(Recorded data)

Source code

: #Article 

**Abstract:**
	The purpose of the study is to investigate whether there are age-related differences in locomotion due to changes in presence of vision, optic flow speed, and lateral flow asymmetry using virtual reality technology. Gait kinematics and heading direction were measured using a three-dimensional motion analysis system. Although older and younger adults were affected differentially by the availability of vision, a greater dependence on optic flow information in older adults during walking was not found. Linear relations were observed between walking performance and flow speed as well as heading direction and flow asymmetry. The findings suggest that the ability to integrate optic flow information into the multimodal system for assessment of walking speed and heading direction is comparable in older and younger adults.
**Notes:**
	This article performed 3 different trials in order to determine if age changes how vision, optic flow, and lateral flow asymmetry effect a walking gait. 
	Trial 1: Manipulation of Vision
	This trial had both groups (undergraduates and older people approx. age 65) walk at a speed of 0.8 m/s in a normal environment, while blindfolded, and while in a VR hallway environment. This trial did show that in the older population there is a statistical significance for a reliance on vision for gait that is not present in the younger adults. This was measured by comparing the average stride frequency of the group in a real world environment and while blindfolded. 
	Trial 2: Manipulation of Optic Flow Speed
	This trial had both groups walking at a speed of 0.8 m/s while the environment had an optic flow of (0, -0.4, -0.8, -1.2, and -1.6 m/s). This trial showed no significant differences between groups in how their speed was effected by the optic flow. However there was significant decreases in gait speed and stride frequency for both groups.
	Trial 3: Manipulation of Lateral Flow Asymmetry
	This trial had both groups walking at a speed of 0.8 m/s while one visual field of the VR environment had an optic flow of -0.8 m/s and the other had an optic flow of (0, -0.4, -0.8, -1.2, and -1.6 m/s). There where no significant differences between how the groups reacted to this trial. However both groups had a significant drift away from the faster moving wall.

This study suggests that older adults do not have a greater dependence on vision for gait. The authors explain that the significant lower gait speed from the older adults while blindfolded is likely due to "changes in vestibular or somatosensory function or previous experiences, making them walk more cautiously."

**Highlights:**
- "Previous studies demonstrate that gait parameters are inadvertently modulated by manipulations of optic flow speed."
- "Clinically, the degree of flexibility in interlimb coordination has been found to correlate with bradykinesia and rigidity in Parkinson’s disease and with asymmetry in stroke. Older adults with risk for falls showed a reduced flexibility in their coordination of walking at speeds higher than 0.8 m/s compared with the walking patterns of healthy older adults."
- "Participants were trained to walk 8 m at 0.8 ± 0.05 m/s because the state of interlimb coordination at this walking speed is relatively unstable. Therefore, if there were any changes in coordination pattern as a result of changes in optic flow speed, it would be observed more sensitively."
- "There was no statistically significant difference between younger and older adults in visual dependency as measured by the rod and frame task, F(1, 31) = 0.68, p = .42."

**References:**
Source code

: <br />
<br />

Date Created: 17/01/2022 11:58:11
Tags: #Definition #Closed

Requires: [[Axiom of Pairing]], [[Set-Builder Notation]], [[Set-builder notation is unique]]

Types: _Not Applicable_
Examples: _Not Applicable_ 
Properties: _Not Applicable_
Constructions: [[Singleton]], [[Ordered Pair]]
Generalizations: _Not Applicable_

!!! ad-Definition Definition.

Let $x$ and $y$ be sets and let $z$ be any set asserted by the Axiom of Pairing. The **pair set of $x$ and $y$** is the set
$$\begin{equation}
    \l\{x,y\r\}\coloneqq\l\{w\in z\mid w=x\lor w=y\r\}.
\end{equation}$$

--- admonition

Assignment: Of all the entries above, output exactly the lines between the one holding "for both groups." and the one holding "the degree of", inclusive.

Worked solution:
	This trial had both groups walking at a speed of 0.8 m/s while the environment had an optic flow of (0, -0.4, -0.8, -1.2, and -1.6 m/s). This trial showed no significant differences between groups in how their speed was effected by the optic flow. However there was significant decreases in gait speed and stride frequency for both groups.
	Trial 3: Manipulation of Lateral Flow Asymmetry
	This trial had both groups walking at a speed of 0.8 m/s while one visual field of the VR environment had an optic flow of -0.8 m/s and the other had an optic flow of (0, -0.4, -0.8, -1.2, and -1.6 m/s). There where no significant differences between how the groups reacted to this trial. However both groups had a significant drift away from the faster moving wall.

This study suggests that older adults do not have a greater dependence on vision for gait. The authors explain that the significant lower gait speed from the older adults while blindfolded is likely due to "changes in vestibular or somatosensory function or previous experiences, making them walk more cautiously."

**Highlights:**
- "Previous studies demonstrate that gait parameters are inadvertently modulated by manipulations of optic flow speed."
- "Clinically, the degree of flexibility in interlimb coordination has been found to correlate with bradykinesia and rigidity in Parkinson’s disease and with asymmetry in stroke. Older adults with risk for falls showed a reduced flexibility in their coordination of walking at speeds higher than 0.8 m/s compared with the walking patterns of healthy older adults."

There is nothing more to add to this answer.